In the last decade, competitive sports have taken on a whole new meaning, where intensity has increased together with the incidence of injuries to the athletes. Therefore, there is a strong need to develop better and faster treatments that allow the injured athlete to return to competition faster than with the normal course of rehabilitation, with a low risk of re-injury. Hyperbaric therapies are methods used to treat diseases or injuries using pressures higher than local atmospheric pressure inside a hyperbaric chamber. Within hyperbaric therapies, hyperbaric oxygen therapy (HBOT) is the administration of pure oxygen (100%) at pressures greater than atmospheric pressure, i.e. more than 1 atmosphere absolute (ATA), for therapeutic reasons.
The application of HBOT for the treatment of sports injuries has recently been suggested in the scientific literature as a modality of therapy either as a primary or adjunct treatment. Although results have proven to be promising in terms of using HBOT as a treatment modality in sports-related injuries, these studies have been limited due to the small sample size, lack of blinding and randomization problems. HBOT seems to be promising in the recovery of injuries for high-performance athletes.
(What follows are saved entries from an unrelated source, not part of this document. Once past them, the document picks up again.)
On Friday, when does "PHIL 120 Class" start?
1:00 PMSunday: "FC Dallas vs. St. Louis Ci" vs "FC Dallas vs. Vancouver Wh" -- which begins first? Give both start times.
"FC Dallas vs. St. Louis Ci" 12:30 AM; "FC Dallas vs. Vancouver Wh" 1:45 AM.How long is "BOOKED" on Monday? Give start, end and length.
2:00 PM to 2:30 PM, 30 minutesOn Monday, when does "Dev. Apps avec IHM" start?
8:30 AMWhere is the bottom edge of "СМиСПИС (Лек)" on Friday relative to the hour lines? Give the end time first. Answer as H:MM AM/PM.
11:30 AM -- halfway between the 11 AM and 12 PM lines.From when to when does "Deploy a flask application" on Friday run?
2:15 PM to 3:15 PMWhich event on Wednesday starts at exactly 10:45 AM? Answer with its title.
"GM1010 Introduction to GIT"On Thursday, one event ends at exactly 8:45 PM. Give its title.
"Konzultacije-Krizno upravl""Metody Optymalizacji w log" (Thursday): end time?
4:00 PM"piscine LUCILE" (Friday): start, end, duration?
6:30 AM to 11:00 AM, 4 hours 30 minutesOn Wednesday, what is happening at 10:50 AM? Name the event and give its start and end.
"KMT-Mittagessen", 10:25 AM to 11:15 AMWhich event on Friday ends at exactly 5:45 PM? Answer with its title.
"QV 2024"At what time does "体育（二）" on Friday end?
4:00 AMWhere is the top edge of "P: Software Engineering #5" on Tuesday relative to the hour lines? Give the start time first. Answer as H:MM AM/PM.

The healing of a sports injury has its natural recovery and follows a fairly constant pattern irrespective of the underlying cause. Three phases have been identified in this process: the inflammatory phase, the proliferative phase, and the remodeling phase. Oxygen has an important role in each of these phases.
In the inflammatory phase, the hypoxia-induced factor-1a, which promotes, for example, the glycolytic system, vascularization, and angiogenesis, has been shown to be important. However, if the oxygen supply could be controlled without promoting blood flow, the blood vessel permeability could be controlled to reduce swelling and consequently sharp pain. In the proliferative phase, in musculoskeletal tissues (except cartilage), the oxygen supply to the injured area is gradually raised and is essential for the synthesis of extracellular matrix components such as fibronectin and proteoglycan. In the remodeling phase, the tissue is slowly replaced over many hours using the oxygen supply provided by the blood vessel already built into the organization of the musculoskeletal system, with the exception of the cartilage.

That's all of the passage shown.